This will select the MGRS tiles that intersect with your AOI. The processing will then happen for each of the MGRS tiles. This will most likely provide slightly more data than the AOI itself, as the whole tile data will downloaded for each matched MGRS tile.

Store the intersected tiles in a file, it will be used by the `datacube.py` script.

In [None]:
mgrs_aoi = mgrs.overlay(aoi)
# Rename the name column to use lowercase letters for the datacube script to
# pick upthe MGRS tile name.
mgrs_aoi = mgrs_aoi.rename(columns={"Name": "name"})
mgrs_aoi.geometry[2]

In [None]:
mgrs_aoi.to_file("data/mgrs/mgrs_aoi.fgb")
mgrs_aoi

## Use the datacube.py script to download imagery

Each run of th datacube script will take an index as input, which is the index of the geometry within the input file. This is why we need to download the data in a loop.

A list of date ranges can be specified. The script will look for the least cloudy Sentinel-2 scene for each date range, and match Sentinel-1 dates near the identified Sentinel-2 dates.

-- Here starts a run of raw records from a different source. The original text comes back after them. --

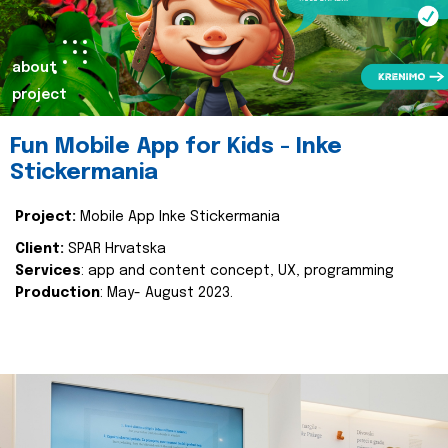
about
project
Fun Mobile App for Kids - Inke
Stickermania
Project:
Mobile App Inke Stickermania
Client:
SPAR Hrvatska
Services
: app and content concept, UX, programming
Production
: May- August 2023.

The output folder can be specified as a local folder, or a bucket can be specified to upload the data to S3.

In [None]:
# Print the help of the script to get a sense of the input parameters.
! python scripts/datacube.py --help

In the example below, we limit data volume to a pixel window of 1024x1024 pixels to speed up processing. With the subsetting, this should provide up to 4 image "chips" per MGRS tile and date range, depending on data availability. Remove the subset argument for a real use case, where all the data should be downloaded.

In [None]:
for index, row in mgrs_aoi.iterrows():
    print(index, row)
    ! python scripts/datacube.py \
        --sample data/mgrs/mgrs_aoi.fgb \
        --subset 1500,1500,2524,2524 \
        --localpath data/chips  \
        --index {index} \
        --dateranges 2020-01-01/2020-04-01,2021-06-01/2021-09-15

## Create the embeddings for each training chip

The checkpoints can be downloaded from huggingface.

In [None]:
! wget \
https://huggingface.co/made-with-clay/Clay/resolve/main/Clay_v0.1_epoch-24_val-loss-0.46.ckpt?download=true\
-O data/checkpoints/Clay_v0.1_epoch-24_val-loss-0.46.ckpt

After downloading the model weights, embeddings can be created with just one command.

In [None]:
! wandb disabled
! python trainer.py predict \
    --ckpt_path=data/checkpoints/Clay_v0.1_epoch-24_val-loss-0.46.ckpt \
    --trainer.precision=16-mixed \
    --data.data_dir=/home/tam/Desktop/aoitiles \
    --data.batch_size=2 \
    --data.num_workers=8